I fear some core-EZ members who are working closely on the fiscal-union strategies - Germany, France and Italy - may forge ahead with FTT in their own national budgets first, to start the snow ball rolling down the hill.
New Italian Premier Mario Monti just included FTT in his new crisis-era austerity and budget measures. France just put FTT on its bill agenda too. And, Germany may do the same next. They want to demonstrate that they are willing to take the heat and pass FTT even if itâs not EU-wide or EZ-wide. Plus, they can keep the tax revenues this way too. They don't have big money-centers and probably can weather the FTT carnage, whereas London cannot. If Cameron is ever boxed into FTT, he should keep all the tax revenue for the UK and not share it with the EU. That's a good rebuttal for him.
The cabalâs plan may be that after the core passes FTT individually in their own countries first, they can better pressure less-favorable EZ members to pass FTT in the entire EZ-17. With that request, they offer up the FTT revenues to support EZ bailout measures and charitable requests, rather than keeping it for their home country treasuries.
If EU-27 or EZ-17 countries don't vote yes on the treaty changes for the new fiscal-union penalties, which may now be added-on to with FTT measures, then Franco-German-Italian forces may threaten the abstainers with no bailouts or support if contagion reaches their sovereign bond markets. How they can do that legally or based on treaties, remains to be seen.

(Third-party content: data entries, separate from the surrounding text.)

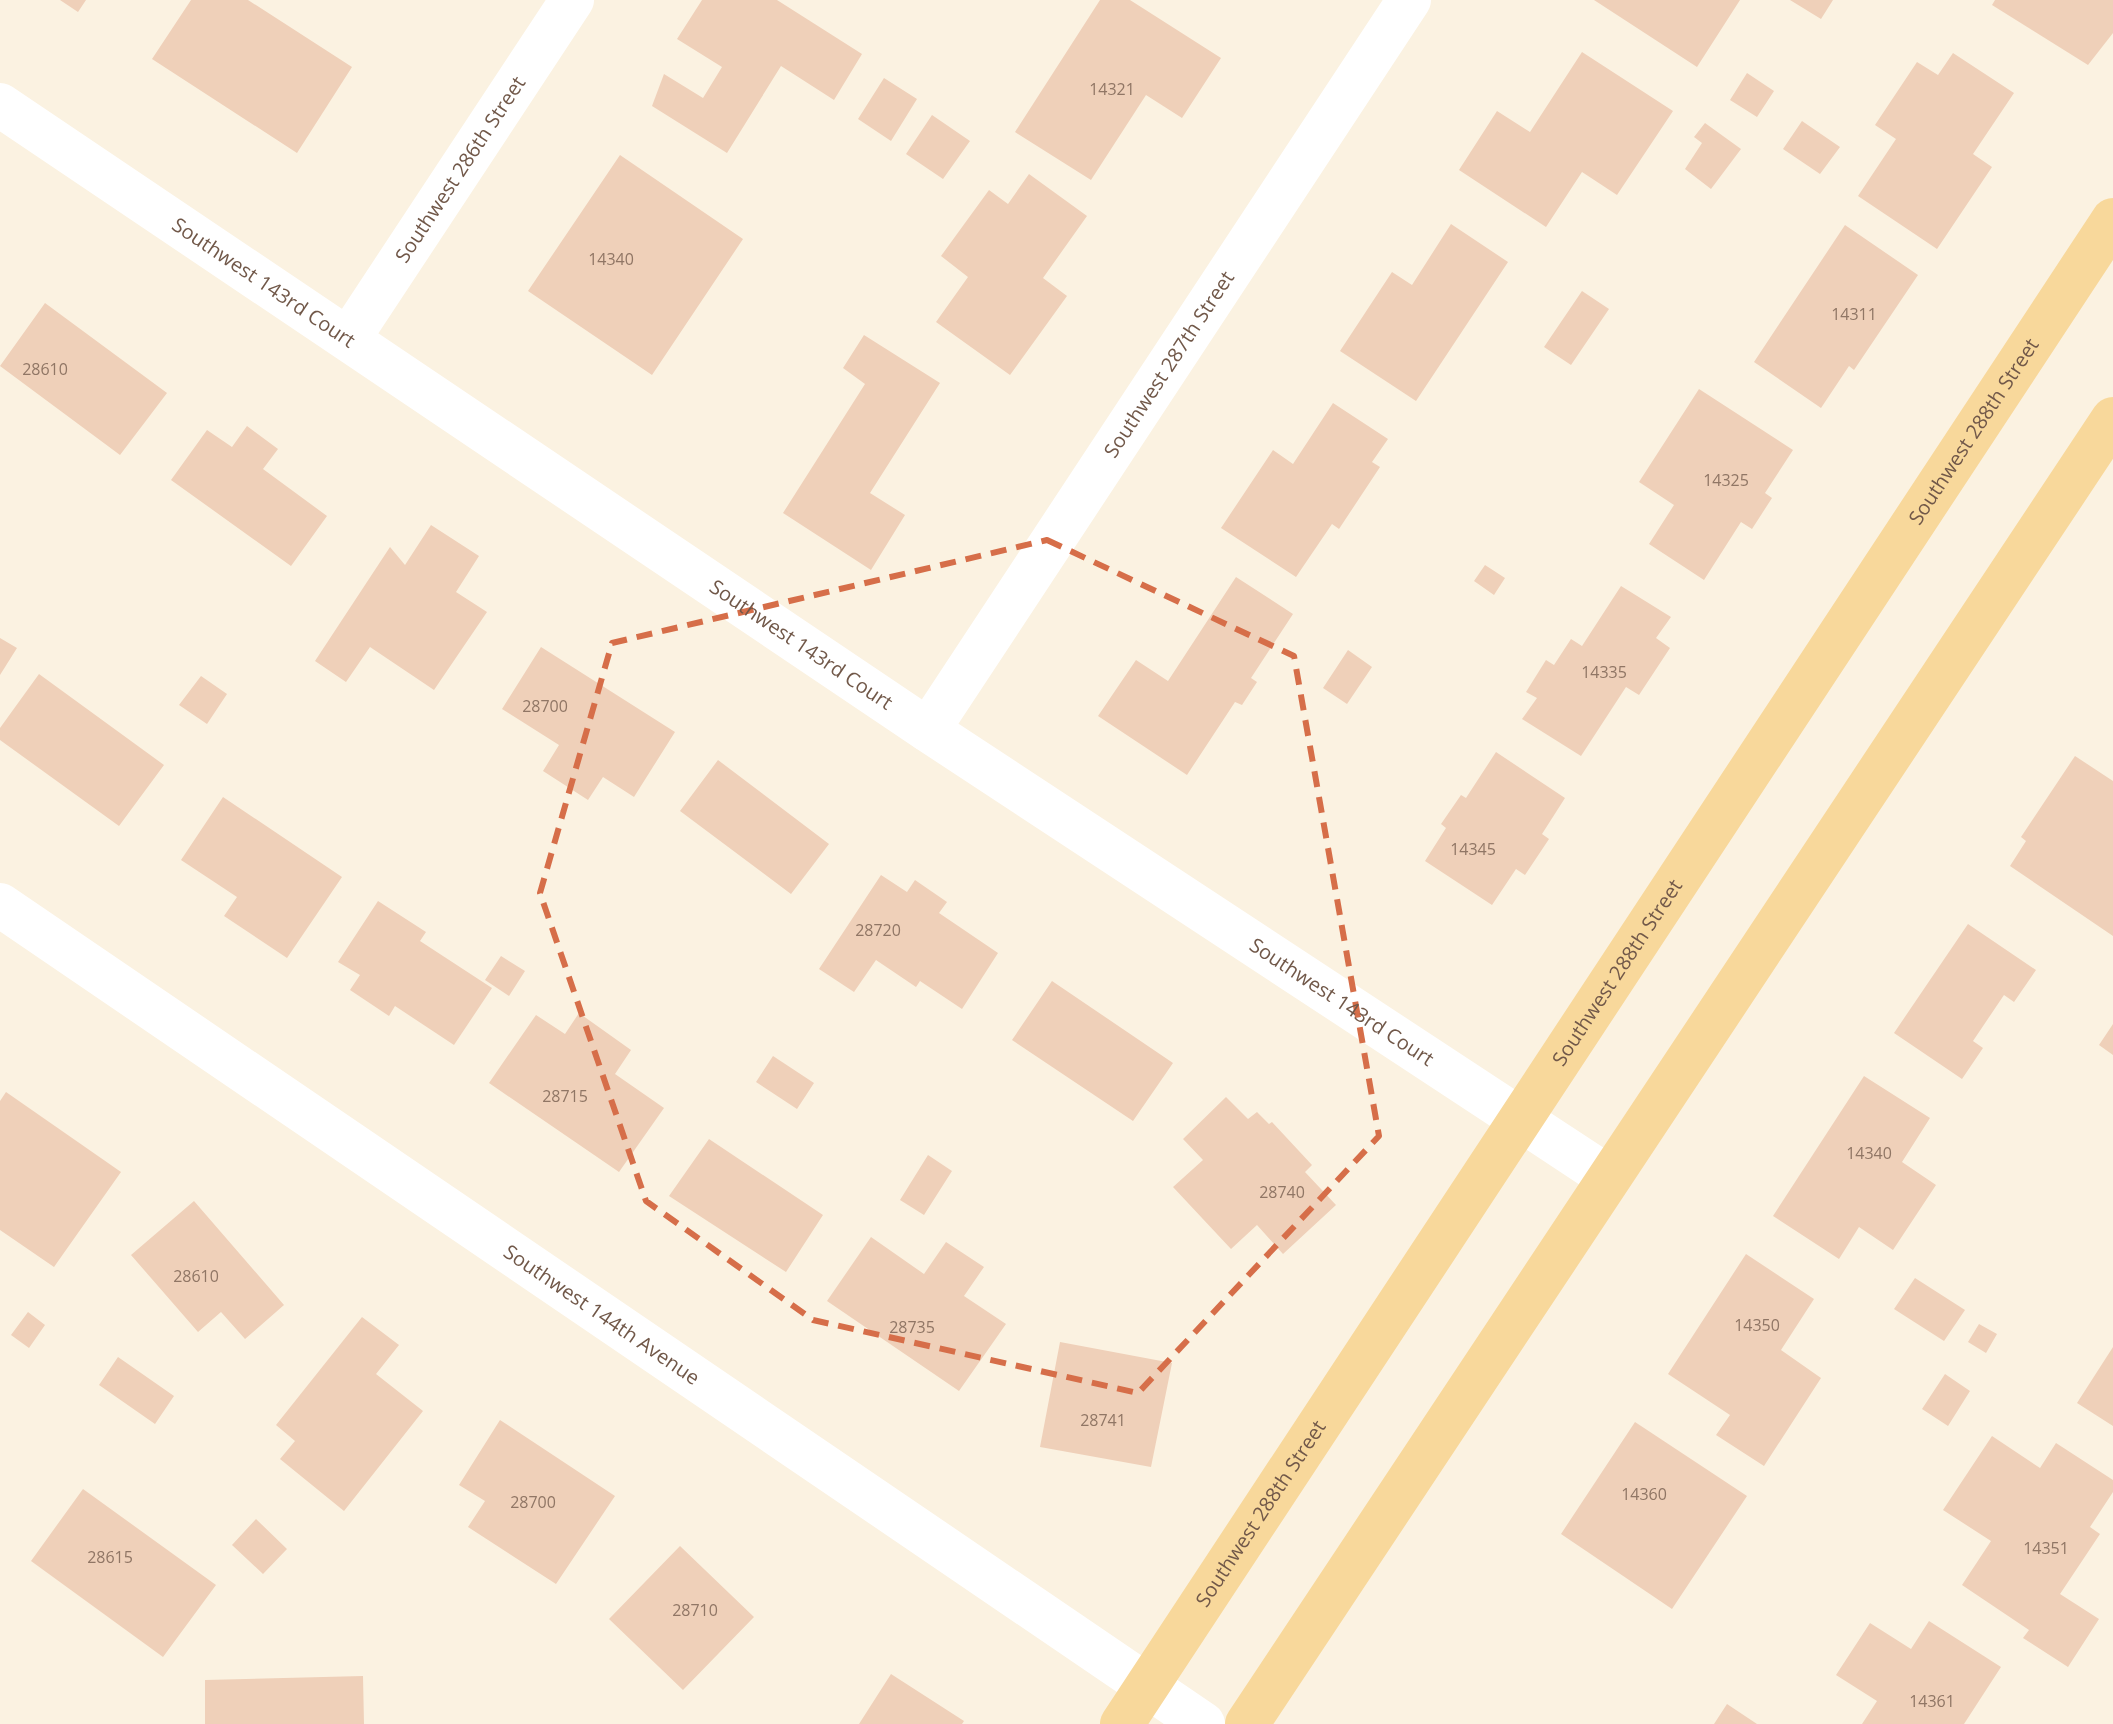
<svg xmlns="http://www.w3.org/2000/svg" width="2113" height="1724" font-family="'Open Sans',sans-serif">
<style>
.building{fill:#efd0b9}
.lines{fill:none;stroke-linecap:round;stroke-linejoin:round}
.minor{stroke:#fff;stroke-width:44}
.major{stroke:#f8d89b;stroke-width:44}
.marked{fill:none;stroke:#d66e49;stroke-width:6;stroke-dasharray:16 10;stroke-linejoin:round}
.labels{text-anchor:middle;stroke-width:7;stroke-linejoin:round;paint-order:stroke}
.number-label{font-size:16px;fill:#907665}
.street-label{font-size:20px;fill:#715849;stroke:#fef6e6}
</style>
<rect width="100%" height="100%" fill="#fbf2e1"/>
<path class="building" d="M60 0H86L78 12Z
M191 0H248L352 67 297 153 152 59Z
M702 0H777L862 54 834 100 781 66 727 153 652 106 664 74 703 98 722 67 677 39Z
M1100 0H1130L1221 58 1182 118 1146 95 1091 180 1015 132Z
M1594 0H1740L1697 67Z
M1790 0H1833L1821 19Z
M1995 0H2113V33L2088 65 1992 5Z
M1582 52 1673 111 1617 195 1582 172 1546 227 1459 170 1497 111 1530 132Z
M1953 53 2014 93 1973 154 1992 167 1937 249 1858 196 1896 139 1875 125 1917 62 1938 75Z
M1747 73 1774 91 1757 117 1730 100Z
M884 78 917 99 891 141 858 119Z
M932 115 970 141 943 179 906 154Z
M1802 121 1840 147 1820 174 1783 149Z
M1705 123 1741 149 1711 189 1685 169 1702 143 1694 137Z
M620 155 743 239 652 375 528 291Z
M1029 174 1087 216 1043 278 1067 296 1010 375 936 322 968 277 941 256 989 190 1008 204Z
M1451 224 1508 262 1416 401 1340 351 1392 272 1412 285Z
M1845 225 1918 275 1854 370 1849 366 1821 408 1754 362Z
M1582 291 1609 309 1571 365 1544 347Z
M45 303 167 393 120 455 0 366Z
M864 335 940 383 870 493 905 515 871 570 783 513 865 384 843 368Z
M1699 389 1793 450 1765 493 1772 498 1752 529 1741 522 1704 580 1649 544 1674 505 1639 482Z
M1333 403 1388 439 1372 462 1380 467 1339 529 1332 524 1296 577 1221 528 1273 450 1293 464Z
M247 426 278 449 263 469 327 516 291 566 171 480 207 430 232 447Z
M431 525 479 556 456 592 487 612 434 690 370 647 346 682 315 661 390 547 405 565Z
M1485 565 1505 578 1494 595 1474 581Z
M1236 577 1293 614 1251 678 1257 682 1242 705 1235 702 1187 775 1098 716 1136 660 1168 681Z
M1621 586 1671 617 1656 638 1670 648 1639 695 1626 687 1581 756 1522 719 1537 698 1526 692 1546 660 1554 665 1571 639 1582 646Z
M0 638 17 648 0 675Z
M541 647 675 732 634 797 603 777 588 800 543 771 559 745 502 709Z
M1348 650 1372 667 1347 704 1323 688Z
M39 674 164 765 119 826 0 740V728Z
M201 676 227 694 207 724 179 705Z
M1496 752 1565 798 1542 834 1549 839 1525 875 1516 869 1492 905 1425 861 1446 828 1441 824 1461 795 1466 798Z
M2075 756 2113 781V936L2010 866 2026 841 2021 837Z
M718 760 829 844 791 894 680 811Z
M223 797 342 877 287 958 224 916 237 897 181 860Z
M881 875 907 892 915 880 947 902 939 913 998 953 962 1009 920 981 916 987 876 960 854 992 819 969Z
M378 901 426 932 420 941 492 988 454 1045 395 1006 389 1016 350 990 360 975 338 962Z
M1968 924 2036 970 2014 1002 2004 995 1973 1041 1983 1048 1962 1079 1894 1033Z
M501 956 525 971 509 996 485 980Z
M1052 981 1173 1063 1133 1121 1012 1040Z
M579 1013 631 1050 615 1074 664 1108 619 1172 489 1083 536 1015 565 1034Z
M2113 1024V1055L2099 1045Z
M773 1056 814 1083 797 1109 756 1082Z
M1864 1076 1930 1118 1902 1162 1936 1185 1893 1250 1859 1227 1839 1259 1773 1216Z
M6 1092 121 1172 54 1267 0 1230V1101Z
M1226 1097 1248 1119 1257 1112 1269 1124 1272 1122 1312 1165 1305 1172 1336 1205 1283 1254 1257 1225 1231 1249 1173 1187 1203 1160 1183 1139Z
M709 1139 823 1215 786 1272 669 1196Z
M928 1155 952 1171 924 1215 900 1200Z
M194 1201 284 1305 245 1339 221 1312 198 1332 131 1255Z
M871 1237 924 1274 946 1242 984 1267 964 1296 1006 1324 959 1391 827 1301Z
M1746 1254 1814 1299 1781 1350 1821 1378 1764 1466 1716 1435 1730 1415 1668 1374Z
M1915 1278 1965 1310 1944 1341 1894 1309Z
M28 1312 45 1325 29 1348 11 1335Z
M362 1317 399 1345 376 1374 423 1411 344 1511 280 1459 295 1441 276 1425Z
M1979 1324 1997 1334 1986 1353 1968 1342Z
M1060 1342 1172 1363 1151 1467 1040 1447Z
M2113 1347V1426L2077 1403Z
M118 1357 174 1396 155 1424 99 1385Z
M1945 1374 1970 1391 1948 1426 1922 1409Z
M500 1420 615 1496 556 1584 468 1527 485 1501 459 1485Z
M1635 1422 1747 1496 1672 1609 1561 1534Z
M1992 1436 2040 1468 2056 1443 2113 1480V1492L2090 1527 2100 1534 2060 1594 2099 1619 2068 1667 2023 1638 2029 1630 1962 1585 1991 1541 1943 1510Z
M83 1489 216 1585 163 1657 31 1561Z
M256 1519 287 1549 263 1574 232 1545Z
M680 1546 754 1617 683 1690 609 1619Z
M1929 1621 2001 1667 1964 1724H1862L1877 1701 1836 1675 1870 1623 1911 1649Z
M891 1674 964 1721 962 1724H859Z
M363 1676 364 1724H205V1680Z
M1727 1704 1757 1724H1714Z"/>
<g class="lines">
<g class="minor">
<path id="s1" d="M0 105 928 730 1608 1177"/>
<path id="s2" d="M349 338 572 0"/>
<path id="s3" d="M928 730 1409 0"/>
<path id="s4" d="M0 905 1203 1724"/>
</g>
<g class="major">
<path id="s5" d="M1122 1724 2113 220"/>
<path d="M1247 1724 2113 419"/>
</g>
</g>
<path class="marked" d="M1047 540 1294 656 1379 1136 1138 1393 813 1320 646 1201 540 893 612 643Z"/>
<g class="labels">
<g class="number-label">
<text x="1112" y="95">14321</text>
<text x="611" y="265">14340</text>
<text x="1854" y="320">14311</text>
<text x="45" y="375">28610</text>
<text x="1726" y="486">14325</text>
<text x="1604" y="678">14335</text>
<text x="545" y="712">28700</text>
<text x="1473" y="855">14345</text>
<text x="878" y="936">28720</text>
<text x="565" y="1102">28715</text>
<text x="1869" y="1159">14340</text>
<text x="1282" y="1198">28740</text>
<text x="196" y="1282">28610</text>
<text x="1757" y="1331">14350</text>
<text x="912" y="1333">28735</text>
<text x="1103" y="1426">28741</text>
<text x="1644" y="1500">14360</text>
<text x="533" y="1508">28700</text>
<text x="2046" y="1554">14351</text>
<text x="110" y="1563">28615</text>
<text x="695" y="1616">28710</text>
<text x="1932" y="1707">14361</text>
</g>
<g class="street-label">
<text dy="7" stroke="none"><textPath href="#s2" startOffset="202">Southwest 286th Street</textPath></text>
<text dy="7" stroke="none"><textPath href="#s1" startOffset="318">Southwest 143rd Court</textPath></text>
<text dy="7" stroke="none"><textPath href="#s3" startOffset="438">Southwest 287th Street</textPath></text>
<text dy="7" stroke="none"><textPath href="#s5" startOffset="1548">Southwest 288th Street</textPath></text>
<text dy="7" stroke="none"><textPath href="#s1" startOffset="966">Southwest 143rd Court</textPath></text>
<text dy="7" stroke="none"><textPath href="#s5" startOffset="900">Southwest 288th Street</textPath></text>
<text dy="7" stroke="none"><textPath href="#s1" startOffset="1614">Southwest 143rd Court</textPath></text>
<text dy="7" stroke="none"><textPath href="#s4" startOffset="728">Southwest 144th Avenue</textPath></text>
<text dy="7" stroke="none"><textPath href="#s5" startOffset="252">Southwest 288th Street</textPath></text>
</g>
</g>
</svg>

But, we are now down to hardball tactics, and what we experienced in the U.S. with the debt-ceiling debate and hostage taking measures may be just a warm-up act to this euro crisis and stand-off negotiations.
Yes, Cameron needs to hold firm, he is carrying our no-FTT flame. U.S. Secretary Geithner will probably support Cameron on this front, and withhold the U.S.-heavy IMF bazooka funds, since Geithner doesn't want the FTT snow-ball either.
It sort of feels like this snowball is more like German tanks starting to rollover Europe again, with Italian and defeated-French axis members. Same old playbook, the UK is the lone island of freedom, and I hope the U.S. doesn't wait too long before entering this battle. It's time for Secretary Geithner and President Obama to take off their kid gloves with the Germans and draw U.S./UK allies lines in the quick sand too. Be firm on no FTT, opening the ECB bank, and handling the EU bailouts inside the EU. Say a firm no to the IMF taking a leading role, as the American taxpayer is at risk for 17%. The U.S. is helping enough with the Federal Reserve already. Obama is tough on Republicans, how about bringing some of that toughness to the Germans too?